Stomach bypass surgeries cure insulin resistance but those surgeries are simply enforced starvation. So so major fasting intervals also cures insulin resistance and metabolic syndrome.  Low carbs cures it.  Carbs cause it (probably other things too see below), so of course their lack eventually cures it.
But this is the main thing I want to tell you today.  There are some nutrients that are known to help reverse insulin resistance.  I'm going to list them below, but this is the thing I find bizarre.  If they help cure it, why doesn't anyone look into how their lack (deficiency) contribute to the development of insulin resistance --and by implication, the development of diabetes.
Stephen Guyenet, an obesity researcher,  says:
            So what's the ideal fasting insulin level? My current feeling is that we can consider anything             between 2 and 6 uIU/mL within our evolutionary template.      

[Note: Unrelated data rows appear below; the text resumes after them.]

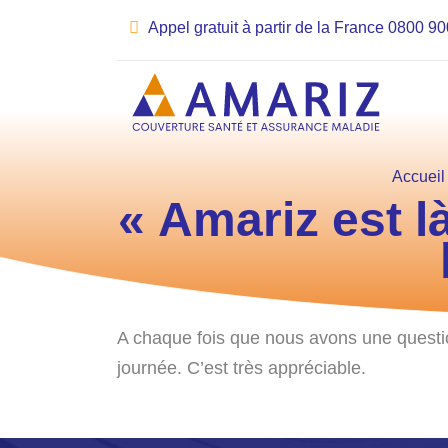
Appel gratuit à partir de la France 0800 9
Accueil
« Amariz est l
A chaque fois que nous avons une questio
journée. C’est très appréciable.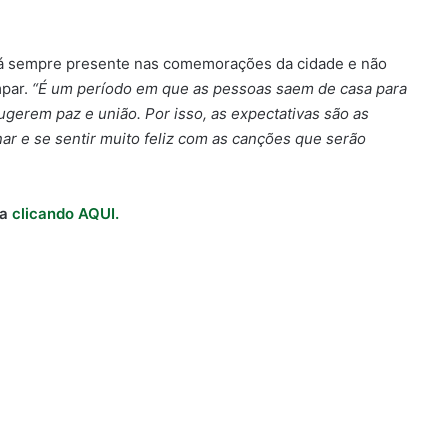
tá sempre presente nas comemorações da cidade e não
par.
“É um período em que as pessoas saem de casa para
sugerem paz e união. Por isso, as expectativas são as
ar e se sentir muito feliz com as canções que serão
oa
clicando AQUI.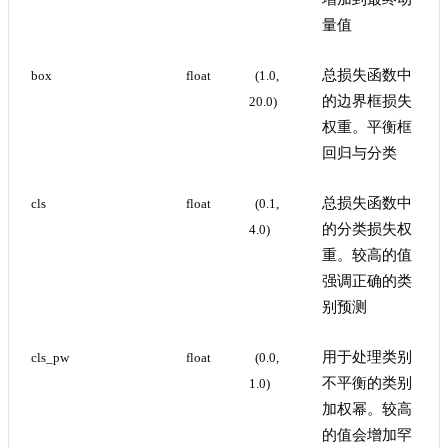
量值
总损失函数中
box
float
(1.0, 
的边界框损失
20.0)
权重。平衡框
回归与分类
总损失函数中
cls
float
(0.1, 
的分类损失权
4.0)
重。较高的值
强调正确的类
别预测
用于处理类别
cls_pw
float
(0.0, 
不平衡的类别
1.0)
加权幂。较高
的值会增加罕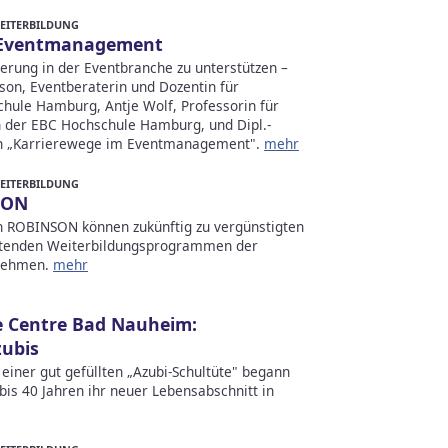
WEITERBILDUNG
m Eventmanagement
erung in der Eventbranche zu unterstützen –
kson, Eventberaterin und Dozentin für
ule Hamburg, Antje Wolf, Professorin für
der EBC Hochschule Hamburg, und Dipl.-
uch „Karrierewege im Eventmanagement".
mehr
WEITERBILDUNG
SON
n ROBINSON können zukünftig zu vergünstigten
itenden Weiterbildungsprogrammen der
lnehmen.
mehr
e Centre Bad Nauheim:
zubis
einer gut gefüllten „Azubi-Schultüte" begann
bis 40 Jahren ihr neuer Lebensabschnitt in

So My fasting insulin test of a couple months ago was 8.2--clearly in the metabolic syndrome range and I have been having great difficulty losing weight.  Also, it concerns me for the other potential long term effects--none of them good.  So I just had another fasting insulin test this last week and my new score is 3.0.  And I have started to lose weight.
 
What am I doing different?  Several things.  I am working out vigorously and building muscle.  BTW, it is very functional and it feels wonderful to be getting stronger (even at this late age).  I have lowered carbs some and I am more rigorous about intermittent fasting.  (I'm really motivated right now). 
 
But the biggest thing, I'm pretty sure, is that I have added all the supplements on which there is good evidence of reversing insulin resistance.  They are:
                Vitamin K2
                Magnesium
                Choline
                Chromium
                Vanadium
                Vitamin D (high levels are known to prevent insulin resistance, I think it cures it too.